====== Dataset ======

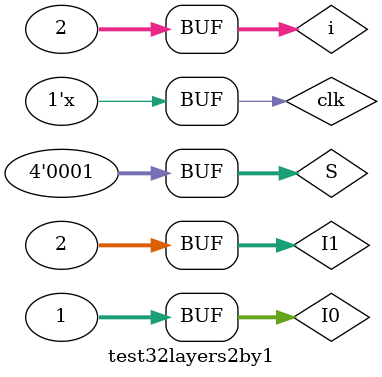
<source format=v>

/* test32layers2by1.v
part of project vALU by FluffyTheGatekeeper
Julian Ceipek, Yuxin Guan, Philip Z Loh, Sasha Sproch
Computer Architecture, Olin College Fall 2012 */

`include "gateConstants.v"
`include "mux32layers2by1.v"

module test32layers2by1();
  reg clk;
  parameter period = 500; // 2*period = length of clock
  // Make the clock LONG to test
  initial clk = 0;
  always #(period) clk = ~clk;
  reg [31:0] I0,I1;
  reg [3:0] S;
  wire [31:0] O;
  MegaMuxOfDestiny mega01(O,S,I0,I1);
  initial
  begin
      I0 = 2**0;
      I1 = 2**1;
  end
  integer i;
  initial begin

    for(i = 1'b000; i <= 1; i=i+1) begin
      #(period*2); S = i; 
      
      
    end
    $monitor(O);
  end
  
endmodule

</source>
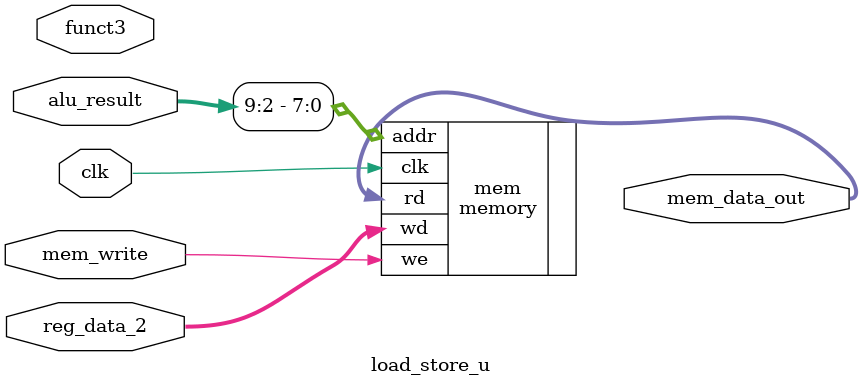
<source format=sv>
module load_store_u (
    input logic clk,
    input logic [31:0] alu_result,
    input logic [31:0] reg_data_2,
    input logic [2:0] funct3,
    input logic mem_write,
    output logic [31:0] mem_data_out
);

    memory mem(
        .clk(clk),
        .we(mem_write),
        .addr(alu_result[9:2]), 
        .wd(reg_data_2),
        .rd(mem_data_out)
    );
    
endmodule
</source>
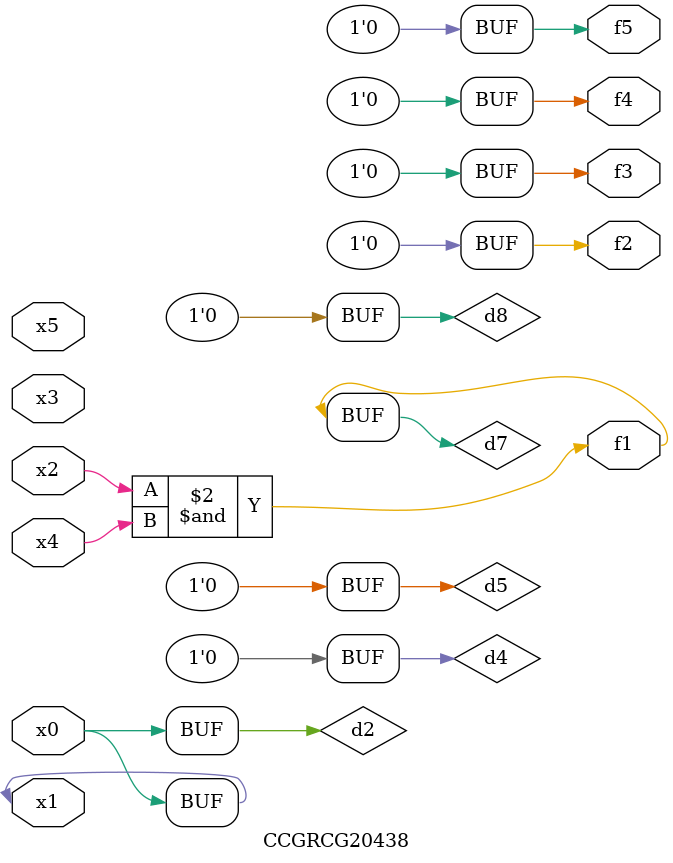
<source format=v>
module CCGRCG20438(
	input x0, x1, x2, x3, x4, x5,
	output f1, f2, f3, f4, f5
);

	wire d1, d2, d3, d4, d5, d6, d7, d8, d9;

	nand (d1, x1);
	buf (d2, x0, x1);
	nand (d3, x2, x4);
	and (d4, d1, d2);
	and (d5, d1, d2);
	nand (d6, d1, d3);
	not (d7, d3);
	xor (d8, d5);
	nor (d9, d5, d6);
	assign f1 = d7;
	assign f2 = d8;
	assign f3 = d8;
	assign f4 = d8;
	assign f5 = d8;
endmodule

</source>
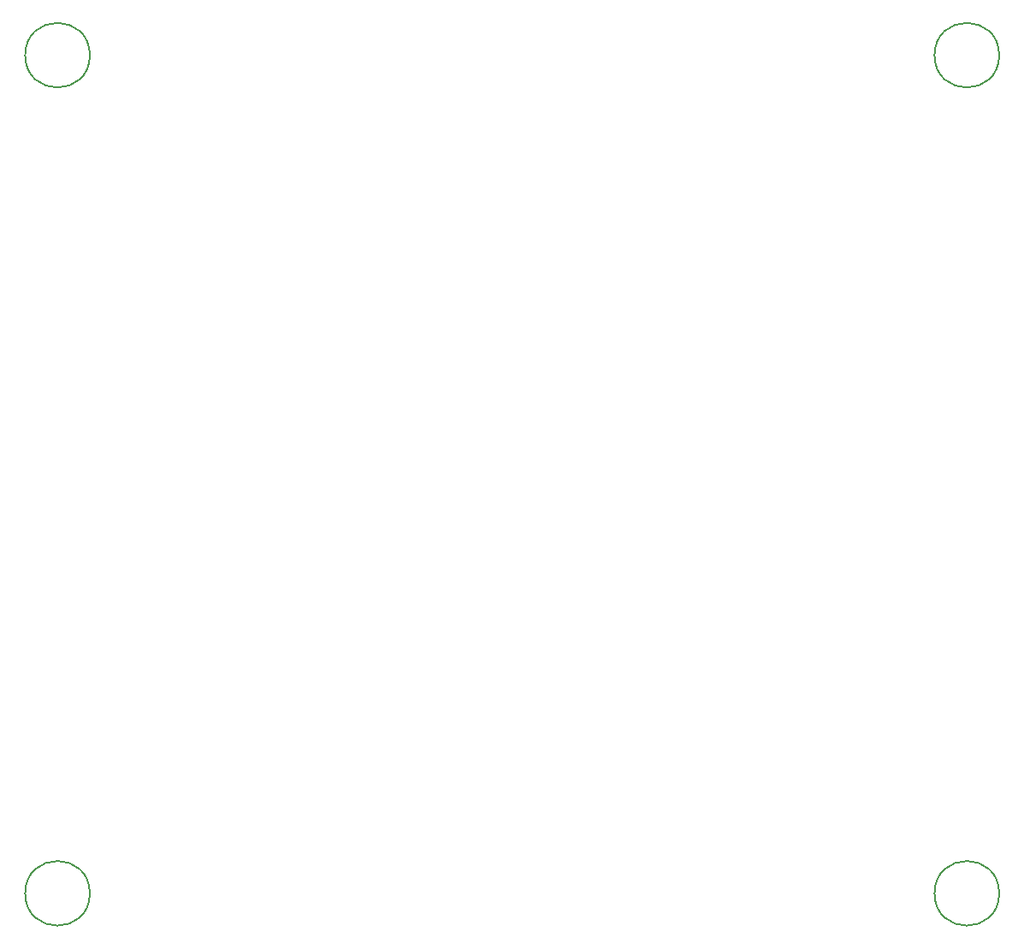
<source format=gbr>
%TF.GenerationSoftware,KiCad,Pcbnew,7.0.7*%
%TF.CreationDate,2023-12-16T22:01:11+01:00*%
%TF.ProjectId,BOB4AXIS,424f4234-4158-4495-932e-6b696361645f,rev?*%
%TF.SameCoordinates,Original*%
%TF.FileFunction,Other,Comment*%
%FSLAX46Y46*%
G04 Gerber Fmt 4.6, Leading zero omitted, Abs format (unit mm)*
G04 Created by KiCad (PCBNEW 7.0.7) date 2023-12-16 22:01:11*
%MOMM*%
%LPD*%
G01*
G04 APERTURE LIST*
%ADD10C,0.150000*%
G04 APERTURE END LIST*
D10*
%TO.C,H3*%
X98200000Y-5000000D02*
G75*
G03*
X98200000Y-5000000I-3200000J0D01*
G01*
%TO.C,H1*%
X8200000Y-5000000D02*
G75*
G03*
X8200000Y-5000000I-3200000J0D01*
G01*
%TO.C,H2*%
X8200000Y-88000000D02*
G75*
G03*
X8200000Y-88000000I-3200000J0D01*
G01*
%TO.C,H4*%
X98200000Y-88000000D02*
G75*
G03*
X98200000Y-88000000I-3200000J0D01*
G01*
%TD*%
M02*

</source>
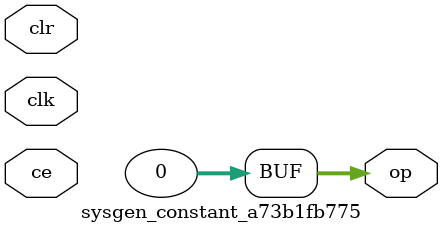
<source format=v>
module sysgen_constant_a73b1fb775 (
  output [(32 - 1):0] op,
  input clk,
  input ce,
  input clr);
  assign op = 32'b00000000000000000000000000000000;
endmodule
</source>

======

● **What you should do**:
Exact copy, no pictures: reproduce every record as it stands.

● **The answer**:
<source format=v>

/* test32layers2by1.v
part of project vALU by FluffyTheGatekeeper
Julian Ceipek, Yuxin Guan, Philip Z Loh, Sasha Sproch
Computer Architecture, Olin College Fall 2012 */

`include "gateConstants.v"
`include "mux32layers2by1.v"

module test32layers2by1();
  reg clk;
  parameter period = 500; // 2*period = length of clock
  // Make the clock LONG to test
  initial clk = 0;
  always #(period) clk = ~clk;
  reg [31:0] I0,I1;
  reg [3:0] S;
  wire [31:0] O;
  MegaMuxOfDestiny mega01(O,S,I0,I1);
  initial
  begin
      I0 = 2**0;
      I1 = 2**1;
  end
  integer i;
  initial begin

    for(i = 1'b000; i <= 1; i=i+1) begin
      #(period*2); S = i; 
      
      
    end
    $monitor(O);
  end
  
endmodule

</source>
<source format=sv>
module load_store_u (
    input logic clk,
    input logic [31:0] alu_result,
    input logic [31:0] reg_data_2,
    input logic [2:0] funct3,
    input logic mem_write,
    output logic [31:0] mem_data_out
);

    memory mem(
        .clk(clk),
        .we(mem_write),
        .addr(alu_result[9:2]), 
        .wd(reg_data_2),
        .rd(mem_data_out)
    );
    
endmodule
</source>
<source format=v>
module CCGRCG20438(
	input x0, x1, x2, x3, x4, x5,
	output f1, f2, f3, f4, f5
);

	wire d1, d2, d3, d4, d5, d6, d7, d8, d9;

	nand (d1, x1);
	buf (d2, x0, x1);
	nand (d3, x2, x4);
	and (d4, d1, d2);
	and (d5, d1, d2);
	nand (d6, d1, d3);
	not (d7, d3);
	xor (d8, d5);
	nor (d9, d5, d6);
	assign f1 = d7;
	assign f2 = d8;
	assign f3 = d8;
	assign f4 = d8;
	assign f5 = d8;
endmodule

</source>
<source format=gbr>
%TF.GenerationSoftware,KiCad,Pcbnew,7.0.7*%
%TF.CreationDate,2023-12-16T22:01:11+01:00*%
%TF.ProjectId,BOB4AXIS,424f4234-4158-4495-932e-6b696361645f,rev?*%
%TF.SameCoordinates,Original*%
%TF.FileFunction,Other,Comment*%
%FSLAX46Y46*%
G04 Gerber Fmt 4.6, Leading zero omitted, Abs format (unit mm)*
G04 Created by KiCad (PCBNEW 7.0.7) date 2023-12-16 22:01:11*
%MOMM*%
%LPD*%
G01*
G04 APERTURE LIST*
%ADD10C,0.150000*%
G04 APERTURE END LIST*
D10*
%TO.C,H3*%
X98200000Y-5000000D02*
G75*
G03*
X98200000Y-5000000I-3200000J0D01*
G01*
%TO.C,H1*%
X8200000Y-5000000D02*
G75*
G03*
X8200000Y-5000000I-3200000J0D01*
G01*
%TO.C,H2*%
X8200000Y-88000000D02*
G75*
G03*
X8200000Y-88000000I-3200000J0D01*
G01*
%TO.C,H4*%
X98200000Y-88000000D02*
G75*
G03*
X98200000Y-88000000I-3200000J0D01*
G01*
%TD*%
M02*

</source>
<source format=v>
module sysgen_constant_a73b1fb775 (
  output [(32 - 1):0] op,
  input clk,
  input ce,
  input clr);
  assign op = 32'b00000000000000000000000000000000;
endmodule
</source>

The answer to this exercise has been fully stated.